Ebbene, la Suprema Corte ritiene che, nel caso di specie, non sussistano gli elementi essenziali del reato di diffamazione, sulla base di un consolidato principio secondo il quale è richiesto che “la condotta astrattamente conforme al tipo possieda attitudine offensiva, nel senso che, in relazione alle concrete circostanze del fatto, risulti suscettibile di diffusione e di pregiudizio della stima e del rispetto di cui ogni consociato è meritevole nel contesto di riferimento“.

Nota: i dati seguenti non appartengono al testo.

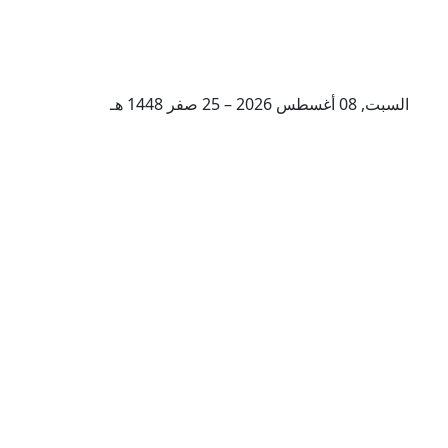
السبت, 08 أغسطس 2026 – 25 صفر 1448 هـ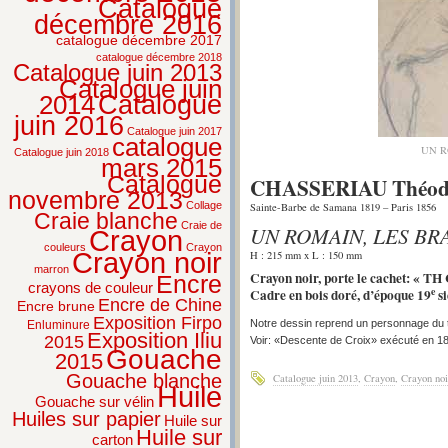
Catalogue
décembre 2016
catalogue décembre 2017
catalogue décembre 2018
Catalogue juin 2013
Catalogue juin
2014
Catalogue
juin 2016
Catalogue juin 2017
catalogue
UN R
Catalogue juin 2018
mars 2015
Catalogue
CHASSERIAU Théod
novembre 2013
Collage
Sainte-Barbe de Samana 1819 – Paris 1856
Craie blanche
Craie de
UN ROMAIN, LES BR
Crayon
couleurs
Crayon
Crayon noir
H : 215 mm x L : 150 mm
marron
Crayon noir, porte le cachet: « 
Encre
crayons de couleur
e
Cadre en bois doré, d’époque 19
si
Encre de Chine
Encre brune
Exposition Firpo
Notre dessin reprend un personnage du 
Enluminure
Exposition Iliu
2015
Voir: «Descente de Croix» exécuté en 185
Gouache
2015
Gouache blanche
Catalogue juin 2013
,
Crayon
,
Crayon noi
Huile
Gouache sur vélin
Huiles sur papier
Huile sur
Huile sur
carton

Infatti, la parola “pezzente” è stata pronunciata dall’imputato isolatamente, in modo improvviso e occasionale, al di fuori di un più ampio ed articolato contesto dialogico. La parola è stata, poi, udita dai due patrocinatori della persona offesa che l’hanno riferito a quest’ultima, la quale ha formalizzato la querela.
3. La decisione della Cassazione
Alla luce di quanto finora esposto, la Corte di Cassazione osserva che la sentenza impugnata si è limitata a chiosare che il termine usato possiederebbe indiscussa pregnanza offensiva, senza, però, valutare se tale offensività fosse presente nel caso di specie.

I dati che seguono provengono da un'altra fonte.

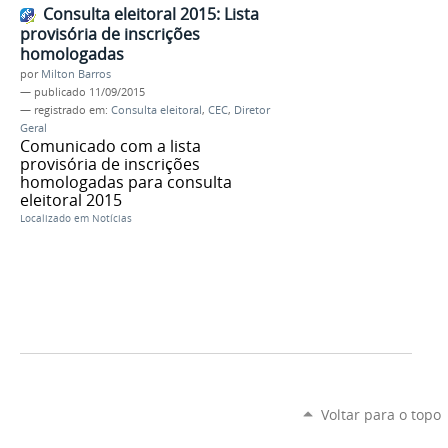
Consulta eleitoral 2015: Lista
provisória de inscrições
homologadas
por
Milton Barros
—
publicado
11/09/2015
— registrado em:
Consulta eleitoral
,
CEC
,
Diretor
Geral
Comunicado com a lista
provisória de inscrições
homologadas para consulta
eleitoral 2015
Localizado em
Notícias
Voltar para o topo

La Suprema Corte sottolinea che “se per un verso non è dato comprendere il senso compiuto dell’esclamazione nel contesto, peraltro intimamente e necessariamente conflittuale, dell’interlocuzione tra le parti del processo civile in corso, che già di per sé innesta un ragionevole dubbio sulla configurabilità di un inequivoco attacco ad hominem, non è possibile cogliere, per altro verso, l’effetto lesivo che si proietterebbe sulla vita di relazione della persona offesa e sul riconoscimento alla sua dignità nella realtà socio culturale circostante“.
Insomma, ad avviso della Corte, la parola pronunciata nel corso del processo, non inciderebbe in maniera significativa sulla reputazione del destinatario.
Per questi motivi, la Corte di Cassazione ha annullato la sentenza impugnata perché il fatto non sussiste.